My programm Suzie has now a relative sophisticated - and rather slow - 
evaluation. This makes the original approach to write a brute-force 
chess-searcher obsolete. When doing a full width 1-Ply "search" aka trying 
all moves and evaluating them, the first 15 moves contain at least some 
reasonable ones. One could use this 15 moves for a deeper search. But then 
the question arises, how to get the 15 best moves on the next levels. Trying 
all moves, evaluate them and select the best 15 ones is too slow within the 
tree. In this case one could do a full-width search. E.g. on Level 2 a 
normal full-width search searches only 1 move (if the move-generator is good 
enough).
One idea is to make at the root a pass move and to select the best 15 moves 
of the opponent in the same way as the own moves. In the search tree this 15 
moves are generated at all levels plus some local moves which reflect the 
local changes of the last move(s). The 15 moves would cover some global view 
of the positions, the local moves would be responsible for local tactics. 
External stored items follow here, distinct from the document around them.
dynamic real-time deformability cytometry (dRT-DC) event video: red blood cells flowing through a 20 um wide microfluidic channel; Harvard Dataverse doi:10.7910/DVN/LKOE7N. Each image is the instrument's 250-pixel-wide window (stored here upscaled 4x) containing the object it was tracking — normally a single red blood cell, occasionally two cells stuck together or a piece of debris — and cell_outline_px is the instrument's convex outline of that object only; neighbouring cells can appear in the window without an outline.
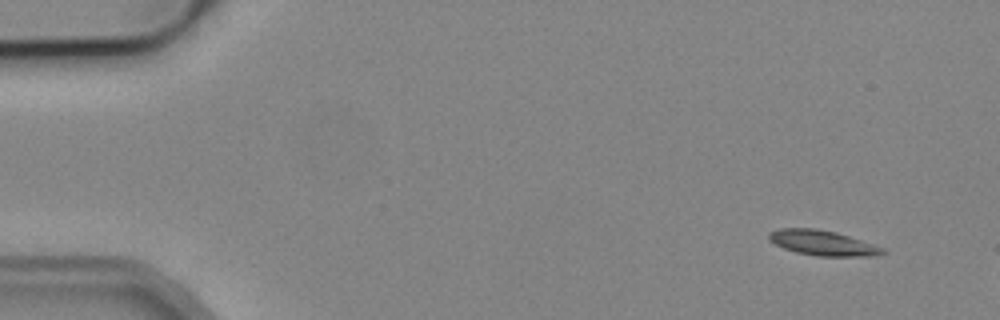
{"species": "common noctule bat (a hibernating species)", "species_latin": "Nyctalus noctula", "temperature_condition": "cold", "stored_images_in_passage": 3, "camera_frame_rate_fps": 3000, "um_per_image_px": 0.085, "animal": {"sex": "male", "body_mass_g": 19.2, "forearm_length_mm": 51.8}, "frame": {"image": 1, "passage_image": 1, "time_ms": 0.0, "image_size_px": [1000, 320], "cell_outline_px": [[888, 252], [872, 256], [816, 256], [796, 252], [784, 248], [768, 240], [768, 232], [780, 228], [812, 228], [836, 232], [884, 248]], "centroid_in_image_um": [69.89, 20.65], "position_along_channel_um": 15.1, "area_um2": 16.53}}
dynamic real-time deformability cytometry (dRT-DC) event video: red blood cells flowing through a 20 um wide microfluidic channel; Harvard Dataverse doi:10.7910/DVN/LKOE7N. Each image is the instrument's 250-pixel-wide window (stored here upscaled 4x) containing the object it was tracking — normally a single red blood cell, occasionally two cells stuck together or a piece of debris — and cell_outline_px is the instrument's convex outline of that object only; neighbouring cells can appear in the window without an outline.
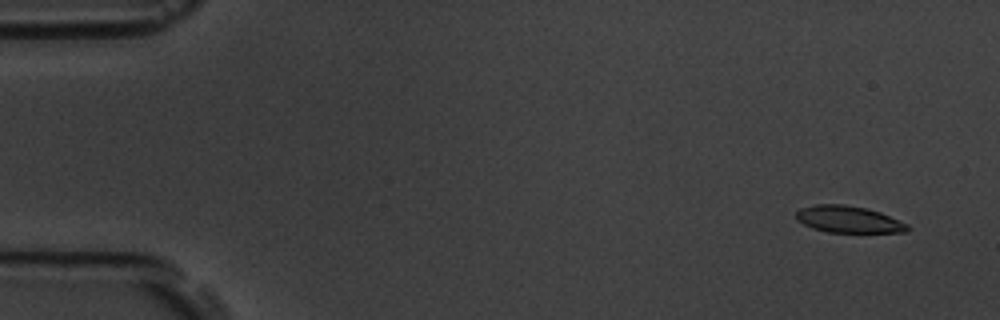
{"species": "common noctule bat (a hibernating species)", "species_latin": "Nyctalus noctula", "temperature_condition": "room temperature", "stored_images_in_passage": 5, "camera_frame_rate_fps": 3000, "um_per_image_px": 0.085, "animal": {"sex": "male", "body_mass_g": 19.5, "forearm_length_mm": 54.6}, "frame": {"image": 1, "passage_image": 2, "time_ms": 1.0, "image_size_px": [1000, 320], "cell_outline_px": [[912, 228], [908, 232], [828, 232], [812, 228], [796, 220], [796, 212], [800, 208], [816, 204], [844, 204], [868, 208], [880, 212], [908, 224]], "centroid_in_image_um": [72.13, 18.64], "position_along_channel_um": 12.9, "area_um2": 17.51}}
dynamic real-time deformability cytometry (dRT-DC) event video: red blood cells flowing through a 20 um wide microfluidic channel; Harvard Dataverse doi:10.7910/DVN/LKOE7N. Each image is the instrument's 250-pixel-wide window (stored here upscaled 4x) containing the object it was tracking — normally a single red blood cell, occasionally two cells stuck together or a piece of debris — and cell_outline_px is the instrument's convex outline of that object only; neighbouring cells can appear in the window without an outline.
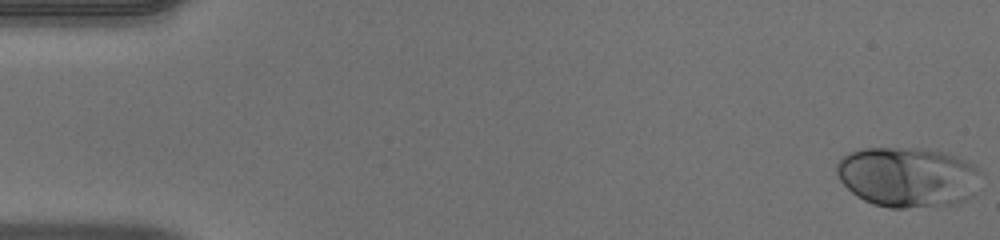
{"species": "human", "species_latin": "Homo sapiens", "temperature_condition": "warm", "stored_images_in_passage": 51, "camera_frame_rate_fps": 3000, "um_per_image_px": 0.085, "donor": {"sex": "male"}, "frame": {"image": 1, "passage_image": 1, "time_ms": 0.0, "image_size_px": [1000, 240], "cell_outline_px": [[976, 168], [972, 196], [956, 204], [904, 208], [892, 208], [872, 204], [856, 196], [840, 180], [836, 172], [836, 164], [848, 152], [864, 148], [924, 148], [956, 156], [964, 160]], "centroid_in_image_um": [77.06, 15.05], "position_along_channel_um": 7.9, "area_um2": 49.82}}
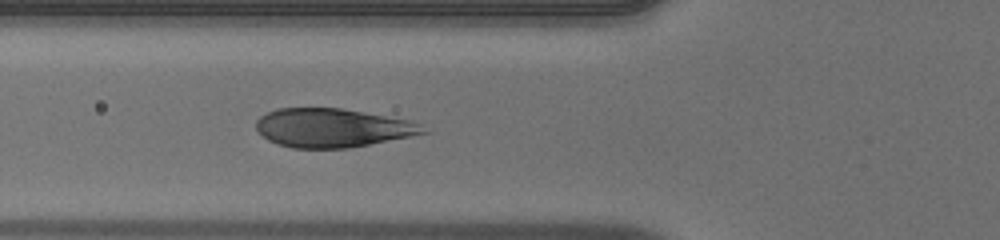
{"frame": {"image": 2, "passage_image": 19, "time_ms": 6.0, "image_size_px": [1000, 240], "cell_outline_px": [[432, 132], [348, 148], [292, 148], [276, 144], [268, 140], [256, 128], [256, 120], [260, 116], [276, 108], [340, 108], [412, 120], [420, 124]], "centroid_in_image_um": [28.28, 10.86], "position_along_channel_um": 97.5, "area_um2": 37.8}}
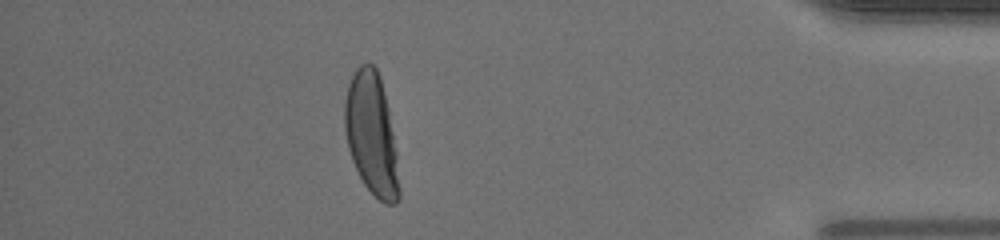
{"frame": {"image": 3, "passage_image": 45, "time_ms": 14.667, "image_size_px": [1000, 240], "cell_outline_px": [[400, 200], [396, 204], [384, 204], [364, 184], [352, 160], [348, 148], [344, 128], [344, 100], [348, 84], [356, 68], [360, 64], [372, 64], [376, 68], [380, 76], [388, 108], [396, 152], [400, 188]], "centroid_in_image_um": [31.57, 11.41], "position_along_channel_um": 403.6, "area_um2": 38.67}}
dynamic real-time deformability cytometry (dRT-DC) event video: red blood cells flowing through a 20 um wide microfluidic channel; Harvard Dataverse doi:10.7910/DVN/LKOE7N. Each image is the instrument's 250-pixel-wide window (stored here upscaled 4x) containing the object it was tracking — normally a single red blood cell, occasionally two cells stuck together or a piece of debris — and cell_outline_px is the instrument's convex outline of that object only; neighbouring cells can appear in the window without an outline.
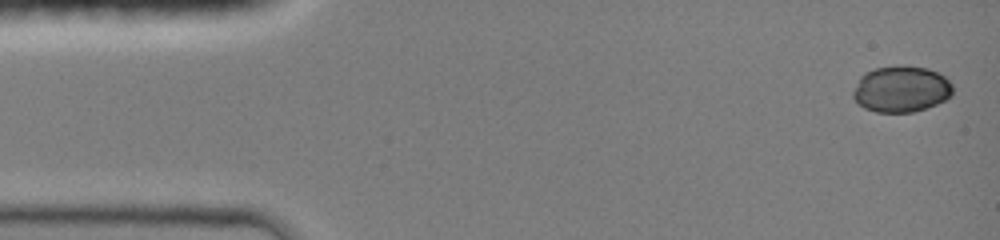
{"species": "common noctule bat (a hibernating species)", "species_latin": "Nyctalus noctula", "temperature_condition": "room temperature", "stored_images_in_passage": 6, "camera_frame_rate_fps": 3000, "um_per_image_px": 0.085, "animal": {"sex": "female", "body_mass_g": 19.0, "forearm_length_mm": 51.5}, "frame": {"image": 1, "passage_image": 1, "time_ms": 0.0, "image_size_px": [1000, 240], "cell_outline_px": [[952, 92], [944, 100], [936, 104], [912, 112], [876, 112], [864, 108], [852, 96], [852, 92], [860, 76], [864, 72], [876, 68], [928, 68], [944, 76], [952, 84]], "centroid_in_image_um": [76.57, 7.6], "position_along_channel_um": 8.4, "area_um2": 26.13}}
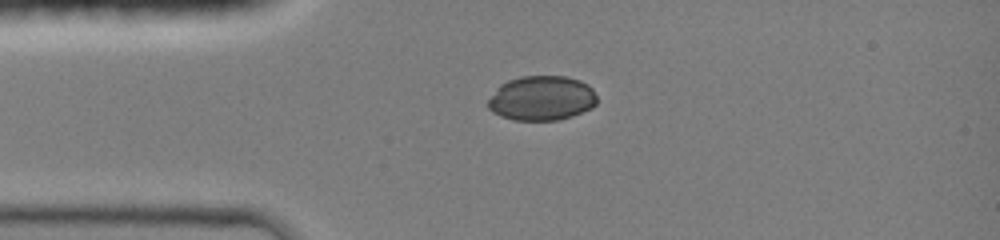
{"frame": {"image": 2, "passage_image": 5, "time_ms": 1.333, "image_size_px": [1000, 240], "cell_outline_px": [[596, 104], [592, 108], [572, 116], [556, 120], [516, 120], [500, 116], [492, 112], [488, 108], [488, 100], [496, 88], [500, 84], [508, 80], [520, 76], [564, 76], [580, 80], [588, 84], [592, 88], [596, 96]], "centroid_in_image_um": [46.03, 8.34], "position_along_channel_um": 39.0, "area_um2": 28.5}}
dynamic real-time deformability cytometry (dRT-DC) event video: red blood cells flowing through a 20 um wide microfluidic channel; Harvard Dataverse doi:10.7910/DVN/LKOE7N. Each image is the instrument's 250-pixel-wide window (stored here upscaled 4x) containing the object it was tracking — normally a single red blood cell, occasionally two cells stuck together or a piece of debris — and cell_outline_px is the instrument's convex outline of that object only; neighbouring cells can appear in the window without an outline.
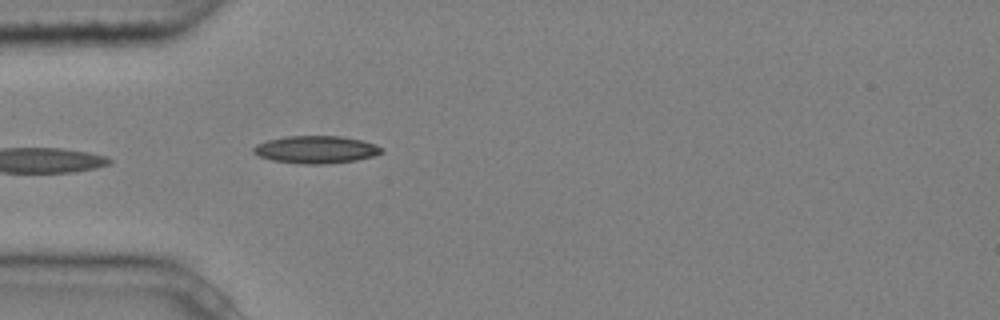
{"species": "common noctule bat (a hibernating species)", "species_latin": "Nyctalus noctula", "temperature_condition": "cold", "stored_images_in_passage": 5, "camera_frame_rate_fps": 3000, "um_per_image_px": 0.085, "animal": {"sex": "male", "body_mass_g": 20.4}, "frame": {"image": 1, "passage_image": 5, "time_ms": 1.333, "image_size_px": [1000, 320], "cell_outline_px": [[384, 152], [372, 156], [356, 160], [324, 164], [304, 164], [272, 160], [260, 156], [252, 152], [252, 148], [256, 144], [268, 140], [288, 136], [340, 136], [360, 140], [376, 144], [384, 148]], "centroid_in_image_um": [26.87, 12.71], "position_along_channel_um": 58.1, "area_um2": 20.46}}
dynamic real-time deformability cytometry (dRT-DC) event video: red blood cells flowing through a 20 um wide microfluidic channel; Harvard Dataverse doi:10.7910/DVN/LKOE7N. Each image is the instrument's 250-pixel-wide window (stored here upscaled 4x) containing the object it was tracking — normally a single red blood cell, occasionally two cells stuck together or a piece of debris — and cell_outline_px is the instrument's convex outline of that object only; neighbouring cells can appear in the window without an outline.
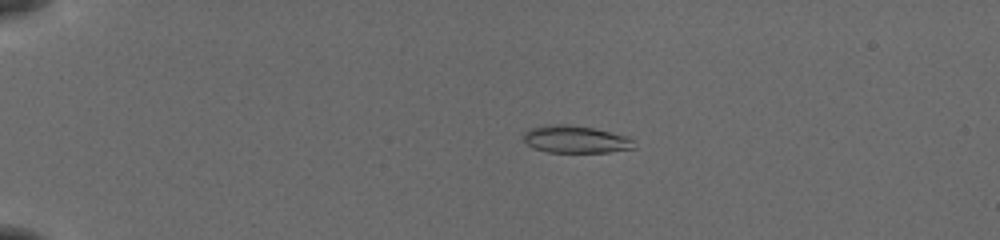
{"species": "common noctule bat (a hibernating species)", "species_latin": "Nyctalus noctula", "temperature_condition": "cold", "stored_images_in_passage": 44, "camera_frame_rate_fps": 3000, "um_per_image_px": 0.085, "animal": {"sex": "female", "body_mass_g": 19.5, "forearm_length_mm": 54.1}, "frame": {"image": 1, "passage_image": 2, "time_ms": 0.333, "image_size_px": [1000, 240], "cell_outline_px": [[636, 148], [608, 152], [548, 152], [532, 148], [524, 140], [524, 132], [528, 128], [548, 124], [568, 124], [596, 128], [628, 136], [632, 140]], "centroid_in_image_um": [48.92, 11.83], "position_along_channel_um": 36.1, "area_um2": 17.86}}
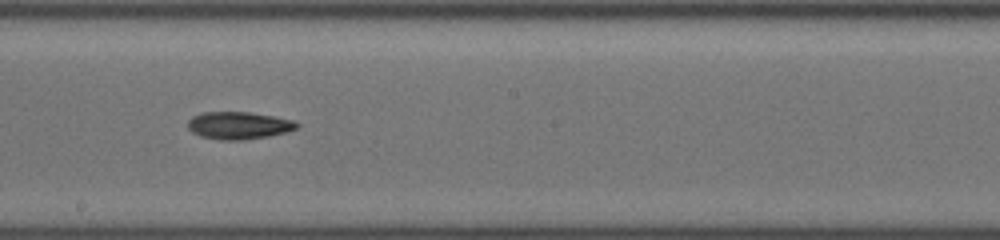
{"frame": {"image": 2, "passage_image": 22, "time_ms": 7.0, "image_size_px": [1000, 240], "cell_outline_px": [[300, 124], [296, 128], [288, 132], [268, 136], [240, 140], [220, 140], [200, 136], [192, 132], [188, 128], [188, 120], [192, 116], [200, 112], [248, 112], [276, 116], [296, 120]], "centroid_in_image_um": [20.31, 10.65], "position_along_channel_um": 227.9, "area_um2": 17.63}}
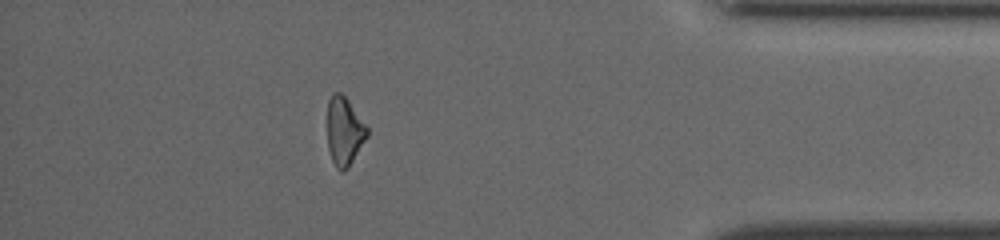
{"frame": {"image": 3, "passage_image": 38, "time_ms": 12.333, "image_size_px": [1000, 240], "cell_outline_px": [[368, 136], [348, 168], [344, 172], [340, 172], [336, 168], [332, 160], [328, 148], [328, 100], [332, 92], [340, 92], [348, 100], [368, 128]], "centroid_in_image_um": [29.26, 11.17], "position_along_channel_um": 405.9, "area_um2": 15.84}, "authors_computed_cell_mechanics": {"area_um2": 17.1088, "velocity_mm_per_s": 3.9094, "shape_relaxation_time_tau1_ms": 4.9252, "shape_relaxation_time_tau2_ms": null, "deformation_change_tau1": 0.1522, "deformation_change_tau2": null}}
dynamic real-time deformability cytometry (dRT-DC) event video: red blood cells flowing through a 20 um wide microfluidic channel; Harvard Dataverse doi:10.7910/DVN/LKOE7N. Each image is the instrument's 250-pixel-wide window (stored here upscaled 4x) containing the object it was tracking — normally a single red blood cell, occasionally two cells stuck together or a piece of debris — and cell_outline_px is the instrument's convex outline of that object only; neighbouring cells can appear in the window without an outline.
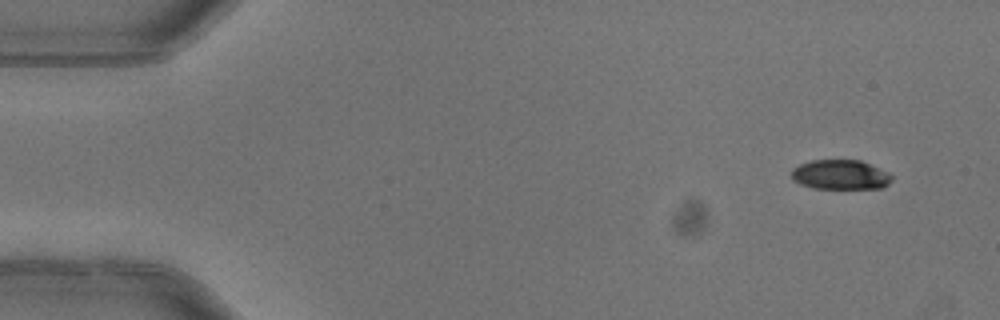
{"species": "common noctule bat (a hibernating species)", "species_latin": "Nyctalus noctula", "temperature_condition": "warm", "stored_images_in_passage": 6, "segment_of_instrument_passage": [2, 2], "camera_frame_rate_fps": 3000, "um_per_image_px": 0.085, "animal": {"sex": "female"}, "frame": {"image": 1, "passage_image": 6, "time_ms": 1.667, "image_size_px": [1000, 320], "cell_outline_px": [[892, 180], [884, 188], [812, 188], [800, 184], [792, 180], [792, 168], [800, 164], [812, 160], [860, 160], [888, 172], [892, 176]], "centroid_in_image_um": [71.43, 14.85], "position_along_channel_um": 13.6, "area_um2": 17.34}}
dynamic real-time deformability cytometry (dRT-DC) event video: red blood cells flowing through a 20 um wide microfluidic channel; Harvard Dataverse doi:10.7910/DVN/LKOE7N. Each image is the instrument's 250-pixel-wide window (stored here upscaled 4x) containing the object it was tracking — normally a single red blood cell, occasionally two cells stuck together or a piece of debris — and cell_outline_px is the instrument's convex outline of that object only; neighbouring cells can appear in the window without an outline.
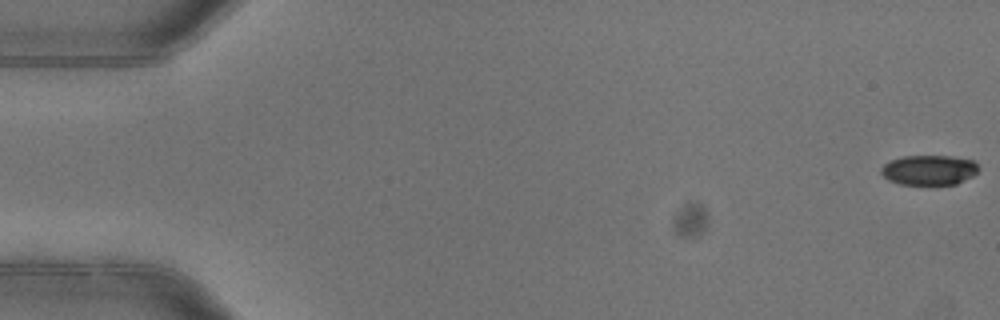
{"species": "common noctule bat (a hibernating species)", "species_latin": "Nyctalus noctula", "temperature_condition": "warm", "stored_images_in_passage": 5, "camera_frame_rate_fps": 3000, "um_per_image_px": 0.085, "animal": {"sex": "female"}, "frame": {"image": 1, "passage_image": 1, "time_ms": 0.0, "image_size_px": [1000, 320], "cell_outline_px": [[980, 168], [972, 176], [956, 184], [900, 184], [888, 180], [880, 172], [880, 168], [884, 164], [892, 160], [904, 156], [952, 156], [972, 160]], "centroid_in_image_um": [78.96, 14.45], "position_along_channel_um": 6.0, "area_um2": 16.88}}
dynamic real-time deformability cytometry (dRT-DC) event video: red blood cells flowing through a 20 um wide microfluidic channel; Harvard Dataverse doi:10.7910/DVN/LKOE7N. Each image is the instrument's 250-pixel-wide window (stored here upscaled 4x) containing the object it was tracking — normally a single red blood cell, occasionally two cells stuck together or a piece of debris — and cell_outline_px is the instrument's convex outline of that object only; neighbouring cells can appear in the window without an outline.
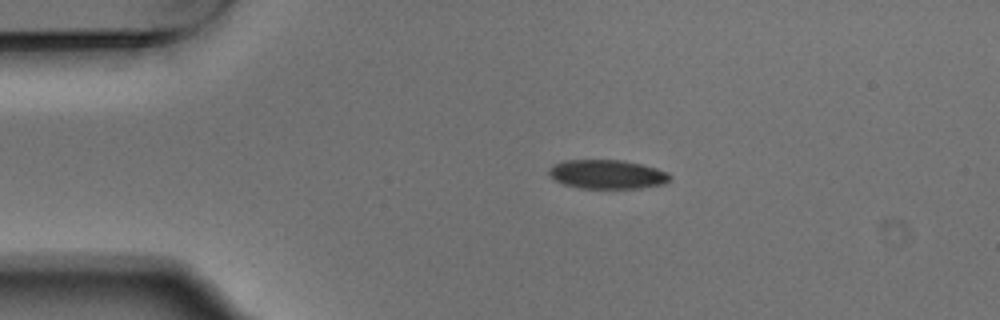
{"species": "Egyptian fruit bat (a non-hibernating species)", "species_latin": "Rousettus aegyptiacus", "temperature_condition": "warm", "stored_images_in_passage": 4, "camera_frame_rate_fps": 3000, "um_per_image_px": 0.085, "animal": {"sex": "male"}, "frame": {"image": 1, "passage_image": 2, "time_ms": 0.333, "image_size_px": [1000, 320], "cell_outline_px": [[672, 176], [664, 184], [640, 188], [576, 188], [564, 184], [556, 180], [548, 172], [548, 168], [552, 164], [564, 160], [624, 160], [656, 168], [668, 172]], "centroid_in_image_um": [51.6, 14.81], "position_along_channel_um": 33.4, "area_um2": 20.52}}
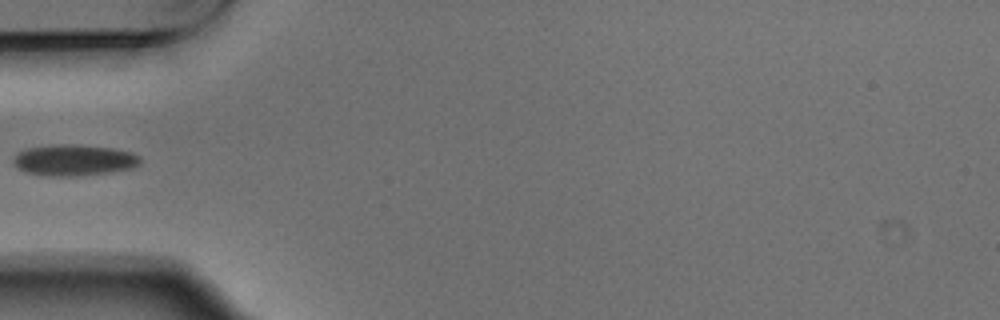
{"frame": {"image": 2, "passage_image": 4, "time_ms": 1.0, "image_size_px": [1000, 320], "cell_outline_px": [[140, 164], [132, 168], [108, 172], [76, 176], [44, 176], [28, 172], [20, 168], [12, 160], [20, 152], [28, 148], [60, 144], [68, 144], [112, 148], [132, 152], [140, 156]], "centroid_in_image_um": [6.33, 13.61], "position_along_channel_um": 78.7, "area_um2": 22.66}}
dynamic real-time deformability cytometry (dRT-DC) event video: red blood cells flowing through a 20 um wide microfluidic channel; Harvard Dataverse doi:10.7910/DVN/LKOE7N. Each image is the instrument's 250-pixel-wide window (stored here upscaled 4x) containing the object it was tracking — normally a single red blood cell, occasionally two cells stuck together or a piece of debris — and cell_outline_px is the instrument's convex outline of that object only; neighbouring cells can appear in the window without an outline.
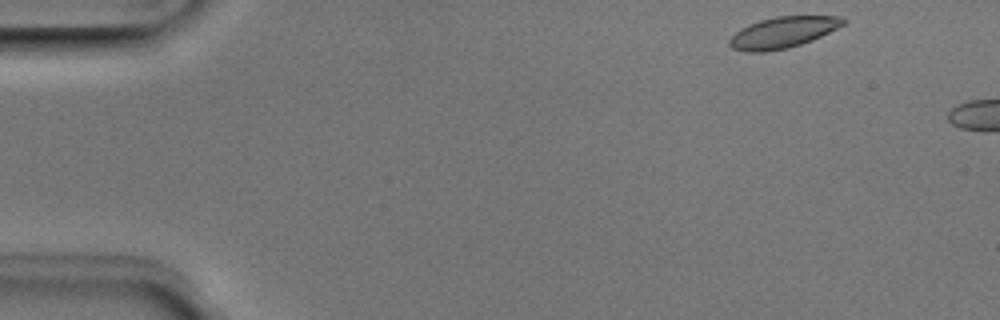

Its of course also a question how the local moves are generated. The 
simplest way would be to generate all moves which are within a distance k of 
the last move. One could also make a union of the k-distance over all moves 
in the variation. But this would have to effect that the number of possible 
moves grows with the distance from the root. It should be the other way 
round. Selectivity should decrease along the variation.

I know that some programms (e.g. Gnu-Go) have a lot of different 
move-generators which generate (hopefully) the important moves. I try to 
avoid this for the simple reason, that I am too lazy for that. But I wanted 
also to be lazy in the eval. This did not work.

I have not seen/read anything detailed about seletive search. Any pointers 
to some interesting info would be welcome.